I have been experimenting with the FIR compiler GUI and have observed the following.
For one output per cycle (No overclocking),
The filter coefficients [1 2 3 4 0 1 2 3 4 ] use 9 DSP slices. Shouldn't this be 4 DSP slices (if we use the symmetry of the coefficients)?
The filter coefficients [1 0 0 0 0 0 0 0 1] use 5 DSP slices. We have just the two multipliers here? Why do we need 5 DSP slices?
For both of the filter coefficients, no BRAM units are used.
When I increase the clock frequency, the number of DSP slices used goes down (although, I do not see a clean division here i.e. increasing the clock frequency by a factor of 2 does not reduce the DSP slices by half), but the number of BRAM units used increases. For example, the filter coefficients [1 2 3 4 0 1 2 3 4] use 6 DSP slices, (down from 9), and 5 BRAM blocks (previously 0 in the not overclocked case) when overclocked by a factor of 2. Similarly, overclocking by a factor of 3 reduces the number of DSP slices to 4, and the BRAM count goes to 3. Is there some relation between the number of DSP slices and the BRAM count?
05-03-2019 12:43 AM
Hi @a.abbasi.01 ,
The Filter will use the symmetry of the coefficients and reduce the number of DSP slices based on the symmetry. Please see the attached pic. Please refer to the PG149, page 23, which explains how the symmetry is exploited.
In your case the coeff [1 2 3 4 0 1 2 3 4 ] is not symmetric and hence it did not reduce the slice. However the coeff [1 0 0 0 0 0 0 0 1] is symmetric and it has used 4 DSP slices for symmtery. It considers '0' as a coeff value.

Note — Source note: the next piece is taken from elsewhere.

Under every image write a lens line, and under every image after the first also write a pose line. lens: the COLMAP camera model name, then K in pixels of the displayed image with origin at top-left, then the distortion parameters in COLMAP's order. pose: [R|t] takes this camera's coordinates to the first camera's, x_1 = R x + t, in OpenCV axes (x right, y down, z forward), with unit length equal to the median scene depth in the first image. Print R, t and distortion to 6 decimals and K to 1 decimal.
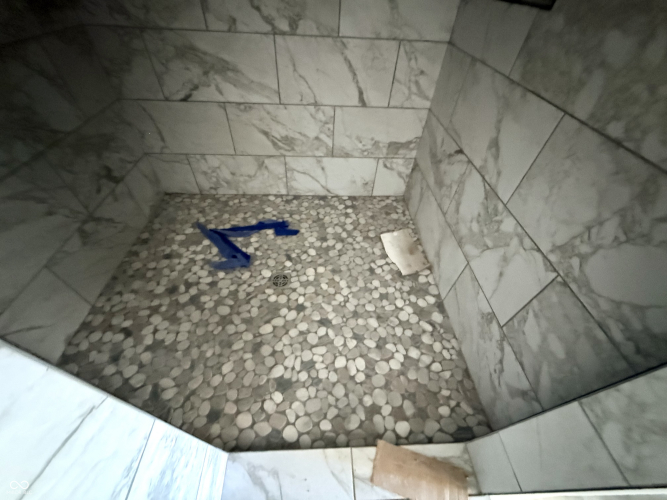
lens RADIAL K [[265.3, 0, 332.2], [0, 265.3, 250.5], [0, 0, 1]] dist [-0.001396, -0.000300]
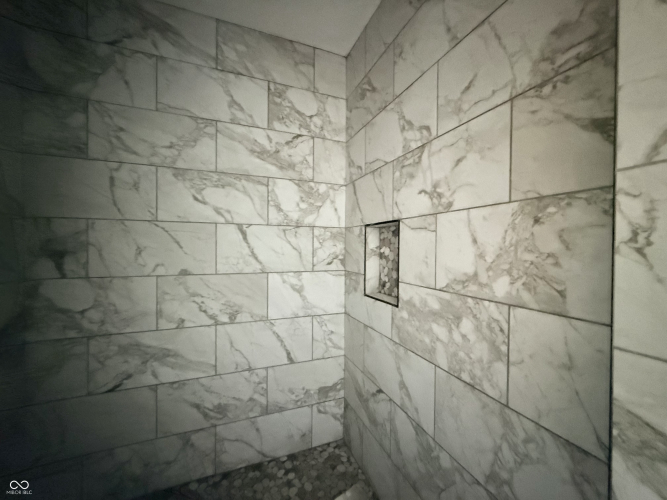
lens RADIAL K [[265.3, 0, 333.4], [0, 265.3, 249.8], [0, 0, 1]] dist [-0.001396, -0.000300]
pose [[0.944684, -0.039319, 0.325615, -0.066831], [0.261609, 0.689124, -0.675773, -0.041637], [-0.197819, 0.723576, 0.661291, -0.170643]]
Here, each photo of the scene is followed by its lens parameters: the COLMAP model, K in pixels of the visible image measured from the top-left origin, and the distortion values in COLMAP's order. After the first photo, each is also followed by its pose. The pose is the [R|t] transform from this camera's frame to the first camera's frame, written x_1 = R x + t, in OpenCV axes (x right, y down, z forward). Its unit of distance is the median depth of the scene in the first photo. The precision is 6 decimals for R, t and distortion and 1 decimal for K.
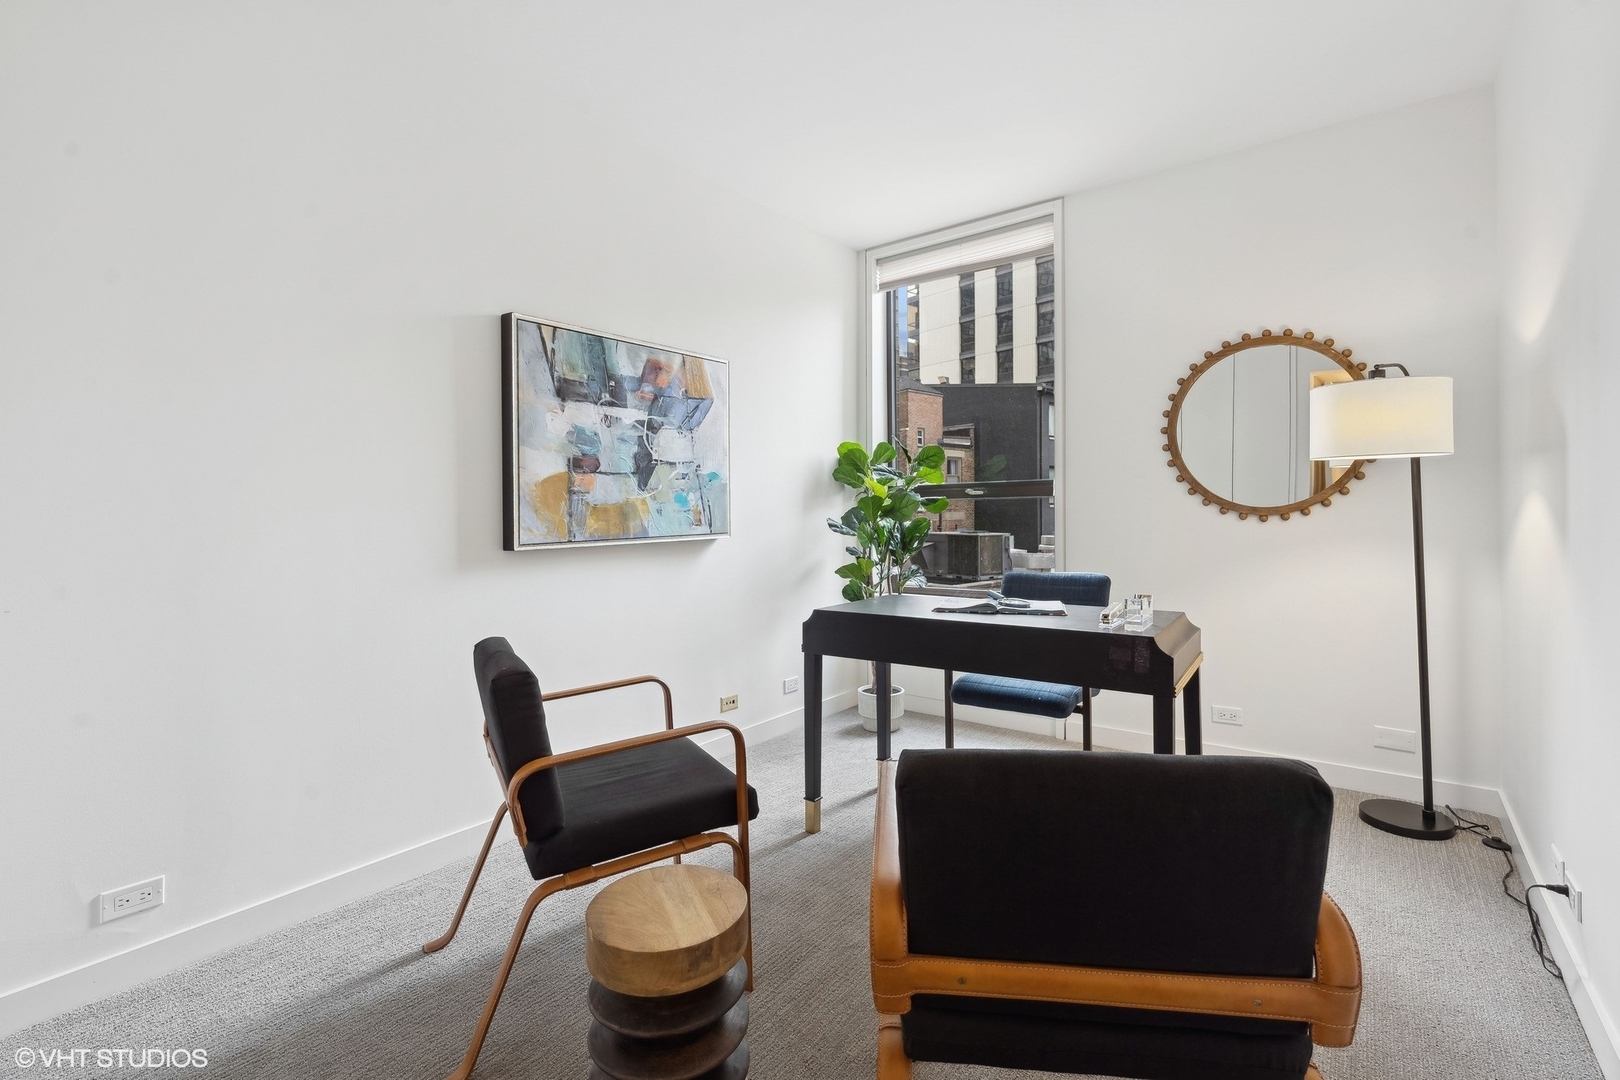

As for the BRAM, the BRAM are used as MAC data buffers. When the frequency is increased, each MAC performs multiplications in each spare clock cycle and the MAC data is stored in the BRAM buffers.
The choice to use the type of memory for various data (i/p, mac data, o/p data ) is provided in the Detailed implementation tab of the FIR compiler IP.